Jordan Peele can make anything and I will watch. Which is to say I’m predisposed to the guy like I am with Chris Nolan. Peele going extraterrestrial piqued my interest, but I couldn’t have imagined how cowboy he’d go with the concept. I like bite-sized trailers that don’t spoil anything, but I’m a sucker for cinematics. The final trailer gave us some gorgeous peeks at DP Hoyte van Hoytema’s panoramas (himself a Nolan collaborator), a taste of Michael Abels’ galloping score; throw in Michael Wincott’s gravelly voice (The Crow and Metro fans know his deep baritone by heart), and Nope registered as a summer event in my brain. It’d have been so easy to follow up Us’ trailer with another sinister remix of a hit single. I’m glad Peele went with the movies on this one.


This teaser played before Doctor Strange in the Multiverse of Madness and seeing it on the big screen was, dare I say, spiritual?

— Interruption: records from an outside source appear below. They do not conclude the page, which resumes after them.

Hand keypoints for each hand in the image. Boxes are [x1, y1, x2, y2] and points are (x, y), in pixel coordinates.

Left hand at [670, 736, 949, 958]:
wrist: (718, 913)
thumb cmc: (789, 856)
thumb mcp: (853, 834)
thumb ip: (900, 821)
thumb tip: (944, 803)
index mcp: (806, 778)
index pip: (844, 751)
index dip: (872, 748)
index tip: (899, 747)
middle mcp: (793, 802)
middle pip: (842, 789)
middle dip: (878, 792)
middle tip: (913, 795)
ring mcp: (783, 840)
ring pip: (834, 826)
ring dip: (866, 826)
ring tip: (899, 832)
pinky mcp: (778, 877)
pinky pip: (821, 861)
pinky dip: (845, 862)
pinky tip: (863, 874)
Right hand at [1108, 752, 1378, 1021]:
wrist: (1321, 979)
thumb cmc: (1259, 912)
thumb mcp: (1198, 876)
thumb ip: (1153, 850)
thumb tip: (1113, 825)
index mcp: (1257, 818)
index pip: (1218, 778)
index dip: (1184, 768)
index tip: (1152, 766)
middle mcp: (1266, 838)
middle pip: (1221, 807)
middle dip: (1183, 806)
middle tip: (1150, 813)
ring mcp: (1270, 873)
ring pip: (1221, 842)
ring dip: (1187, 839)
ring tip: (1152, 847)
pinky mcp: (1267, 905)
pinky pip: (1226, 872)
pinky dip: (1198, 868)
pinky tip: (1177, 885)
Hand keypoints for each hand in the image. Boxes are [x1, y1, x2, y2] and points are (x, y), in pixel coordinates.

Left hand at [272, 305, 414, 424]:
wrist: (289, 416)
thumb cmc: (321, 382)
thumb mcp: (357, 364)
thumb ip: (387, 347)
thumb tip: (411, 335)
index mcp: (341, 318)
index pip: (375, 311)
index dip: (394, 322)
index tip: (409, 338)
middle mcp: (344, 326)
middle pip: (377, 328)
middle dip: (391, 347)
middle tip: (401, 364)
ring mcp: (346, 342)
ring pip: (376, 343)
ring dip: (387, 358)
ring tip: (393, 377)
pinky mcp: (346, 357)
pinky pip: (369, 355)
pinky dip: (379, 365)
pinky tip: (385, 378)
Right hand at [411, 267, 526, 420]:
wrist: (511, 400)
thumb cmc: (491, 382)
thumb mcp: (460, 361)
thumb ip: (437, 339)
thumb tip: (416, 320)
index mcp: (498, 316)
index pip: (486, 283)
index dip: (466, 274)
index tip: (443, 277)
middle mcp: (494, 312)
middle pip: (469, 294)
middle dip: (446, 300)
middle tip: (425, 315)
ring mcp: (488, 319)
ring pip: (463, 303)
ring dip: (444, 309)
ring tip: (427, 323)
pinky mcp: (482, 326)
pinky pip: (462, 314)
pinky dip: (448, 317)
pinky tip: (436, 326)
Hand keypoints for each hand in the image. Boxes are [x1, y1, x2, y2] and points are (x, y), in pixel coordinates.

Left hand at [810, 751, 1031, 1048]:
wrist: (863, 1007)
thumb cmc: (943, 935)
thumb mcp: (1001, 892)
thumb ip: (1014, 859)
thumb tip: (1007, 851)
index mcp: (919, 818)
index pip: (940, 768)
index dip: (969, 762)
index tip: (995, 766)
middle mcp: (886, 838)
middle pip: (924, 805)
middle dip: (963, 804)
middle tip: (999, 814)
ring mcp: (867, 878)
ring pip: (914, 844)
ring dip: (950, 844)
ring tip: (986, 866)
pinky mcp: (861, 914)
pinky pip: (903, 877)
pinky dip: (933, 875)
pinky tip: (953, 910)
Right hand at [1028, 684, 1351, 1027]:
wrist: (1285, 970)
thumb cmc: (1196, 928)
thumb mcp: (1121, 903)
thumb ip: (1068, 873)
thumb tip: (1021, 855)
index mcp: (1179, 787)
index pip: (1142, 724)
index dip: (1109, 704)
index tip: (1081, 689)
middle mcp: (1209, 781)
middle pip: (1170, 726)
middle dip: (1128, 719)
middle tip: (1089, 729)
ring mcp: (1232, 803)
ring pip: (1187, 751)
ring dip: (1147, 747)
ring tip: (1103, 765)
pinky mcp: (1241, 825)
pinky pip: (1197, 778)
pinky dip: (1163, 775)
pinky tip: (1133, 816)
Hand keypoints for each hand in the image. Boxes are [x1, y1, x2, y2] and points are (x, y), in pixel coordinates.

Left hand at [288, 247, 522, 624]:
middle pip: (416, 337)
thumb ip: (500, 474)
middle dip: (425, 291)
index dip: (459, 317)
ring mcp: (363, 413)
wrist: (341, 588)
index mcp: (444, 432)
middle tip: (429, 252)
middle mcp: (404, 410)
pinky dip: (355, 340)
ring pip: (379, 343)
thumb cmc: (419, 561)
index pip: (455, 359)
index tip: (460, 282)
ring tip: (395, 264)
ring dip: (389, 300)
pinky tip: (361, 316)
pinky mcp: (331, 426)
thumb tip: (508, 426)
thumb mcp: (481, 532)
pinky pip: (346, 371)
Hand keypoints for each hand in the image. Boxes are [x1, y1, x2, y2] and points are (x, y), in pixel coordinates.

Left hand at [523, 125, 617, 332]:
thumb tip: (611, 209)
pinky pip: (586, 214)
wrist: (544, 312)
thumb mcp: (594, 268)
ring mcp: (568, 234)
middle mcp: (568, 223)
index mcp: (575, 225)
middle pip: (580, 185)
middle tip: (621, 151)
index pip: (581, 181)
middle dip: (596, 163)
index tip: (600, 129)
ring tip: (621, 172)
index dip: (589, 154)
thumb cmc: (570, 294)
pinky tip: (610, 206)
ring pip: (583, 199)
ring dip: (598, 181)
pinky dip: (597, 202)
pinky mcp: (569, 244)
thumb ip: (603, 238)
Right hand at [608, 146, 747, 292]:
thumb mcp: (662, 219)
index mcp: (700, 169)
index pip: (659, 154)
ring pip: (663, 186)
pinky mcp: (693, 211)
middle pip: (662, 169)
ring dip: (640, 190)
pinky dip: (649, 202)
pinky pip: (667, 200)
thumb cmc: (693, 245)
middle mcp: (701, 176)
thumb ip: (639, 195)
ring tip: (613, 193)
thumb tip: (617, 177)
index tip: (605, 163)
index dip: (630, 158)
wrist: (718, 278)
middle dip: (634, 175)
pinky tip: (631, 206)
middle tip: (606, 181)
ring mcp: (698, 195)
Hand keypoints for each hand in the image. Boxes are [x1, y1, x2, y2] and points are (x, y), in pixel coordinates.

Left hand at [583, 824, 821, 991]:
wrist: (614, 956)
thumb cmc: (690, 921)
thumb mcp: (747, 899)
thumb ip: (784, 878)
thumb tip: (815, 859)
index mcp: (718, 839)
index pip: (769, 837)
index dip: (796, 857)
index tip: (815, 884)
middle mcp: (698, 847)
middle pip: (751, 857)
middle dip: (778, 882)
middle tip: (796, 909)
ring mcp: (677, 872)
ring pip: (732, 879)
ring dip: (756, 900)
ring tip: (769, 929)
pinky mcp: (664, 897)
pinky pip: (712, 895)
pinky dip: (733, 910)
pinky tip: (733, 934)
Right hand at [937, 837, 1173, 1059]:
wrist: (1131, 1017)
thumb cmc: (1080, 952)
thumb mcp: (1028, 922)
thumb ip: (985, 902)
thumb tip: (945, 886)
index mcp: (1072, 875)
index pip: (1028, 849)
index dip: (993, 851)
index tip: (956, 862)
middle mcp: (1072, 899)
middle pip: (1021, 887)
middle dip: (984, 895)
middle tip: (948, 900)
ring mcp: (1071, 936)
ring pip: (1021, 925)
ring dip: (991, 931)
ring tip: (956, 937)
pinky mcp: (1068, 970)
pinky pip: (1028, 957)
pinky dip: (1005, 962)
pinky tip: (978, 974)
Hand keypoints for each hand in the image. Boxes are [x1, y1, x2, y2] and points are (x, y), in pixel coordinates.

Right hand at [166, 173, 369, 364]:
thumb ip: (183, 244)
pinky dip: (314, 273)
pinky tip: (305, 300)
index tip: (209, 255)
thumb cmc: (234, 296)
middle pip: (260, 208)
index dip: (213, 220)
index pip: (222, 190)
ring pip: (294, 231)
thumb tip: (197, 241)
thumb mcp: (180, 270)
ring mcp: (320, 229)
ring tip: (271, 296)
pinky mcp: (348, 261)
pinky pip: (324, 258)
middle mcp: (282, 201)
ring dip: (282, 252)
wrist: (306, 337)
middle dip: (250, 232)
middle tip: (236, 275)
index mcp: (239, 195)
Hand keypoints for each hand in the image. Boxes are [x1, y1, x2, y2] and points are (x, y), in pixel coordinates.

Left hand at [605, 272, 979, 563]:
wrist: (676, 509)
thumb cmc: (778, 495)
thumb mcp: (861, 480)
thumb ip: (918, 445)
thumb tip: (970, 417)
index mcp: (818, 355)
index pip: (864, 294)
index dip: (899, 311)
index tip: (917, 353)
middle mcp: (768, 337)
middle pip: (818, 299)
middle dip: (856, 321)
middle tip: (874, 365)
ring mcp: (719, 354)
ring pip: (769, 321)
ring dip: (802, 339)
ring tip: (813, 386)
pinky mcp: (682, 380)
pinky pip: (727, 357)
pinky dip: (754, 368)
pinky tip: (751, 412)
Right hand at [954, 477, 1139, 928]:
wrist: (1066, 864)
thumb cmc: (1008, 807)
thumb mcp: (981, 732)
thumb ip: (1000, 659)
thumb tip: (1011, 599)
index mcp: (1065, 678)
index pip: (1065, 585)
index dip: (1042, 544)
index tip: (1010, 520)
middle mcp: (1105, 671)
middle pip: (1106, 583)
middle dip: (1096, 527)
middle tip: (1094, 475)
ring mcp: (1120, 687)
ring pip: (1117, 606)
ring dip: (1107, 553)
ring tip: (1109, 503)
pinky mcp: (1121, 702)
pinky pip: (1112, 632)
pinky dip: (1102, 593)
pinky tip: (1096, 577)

You lose a sense of grandeur viewing anything on a phone, so seeing this preview in theaters made me realize how hyped I was for Avatar 2 after all. (Where once I was critical of James Cameron getting a billion-dollar budget for a franchise nobody asked for at the time, now I want Avatars 6 and 7 before Earth truly becomes uninhabitable.) The hand-wringing over Avatar’s “cultural impact” had not yet begun so this trailer felt pure and serene. Jaw-dropping visuals that made the Na’vi seem realer than ever before, and a profoundly muted score that knew what we knew deep down: we were ready to return to Pandora.


Phase Four left me so jaded on the MCU that I forgot Black Panther 2 was coming out in 2022. In turn, I had forgotten how good Ryan Coogler is at his job. As Fugees’ “No Woman, No Cry” bled into Kendrick Lamar’s “Alright,” I was brought back instantly. Wakanda Forever’s initial trailer does right by Chadwick Boseman’s memory while teasing the emerging ensemble that will carry the torch forward. It’s hard making a sequel to one of the best superhero movies ever made, even harder to honor the passing of a titan. If there was any doubt, this trailer gave all the confidence that this sprawling comic book enterprise can find its way back again.

2. M3GAN

She served, she slayed, she TikTok danced her way into our hearts. This trailer came out of nowhere and took over social media by storm. M3GAN truly became sentient in that regard. (Allison Williams unleashing a Yassified Terminator because she can’t take care of her plants? Incredible.) Akela Cooper and James Wan gave me my favorite movie of last year so they can do no wrong in my mind. The sheer audacity of this premise gave me hope that such a void would finally be filled come January. Though 2022 had plenty of Malignant successors, Akela Cooper came through with a true heir to the throne. M3GAN 👏 IS 👏 THE MOMENT 👏


That’s right, the best trailer I saw all year played before freakin’ Top Gun: Maverick. Let’s just get this outta the way: this is a terribly edited preview. Not all of the cuts are seamless to the brash music cues, and these images one after the other don’t make visual sense. Horseback here, submarine explosion there, cars crashing everywhere, etc. It’s because this isn’t a trailer, it’s a showreel – something a producer and director will put together to prove to the studio that their investment is worthwhile (and perhaps angling for more budget dollars).

Maybe Tom Cruise and Christopher McQuarrie were in hot water globe-trotting and charging Paramount Pictures for all their worth in making this massive two-parter. Or Paramount leaked this rough preview to soften the PR blow of this Hollywood Reporter article. Whatever the case, they got me. This Dead Reckoning preview fucking PULVERIZED my ear holes and eye sockets. It’s an epic poem in trailer form. I have no idea what the plot is and I do not care. Cruise and McQuarrie have fine-tuned the formula for modern action filmmaking and it’s Tom Cruise x Acceleration = CINEMA. If this is his final bow for the franchise, then they’re going out on a high-speed chariot of glory.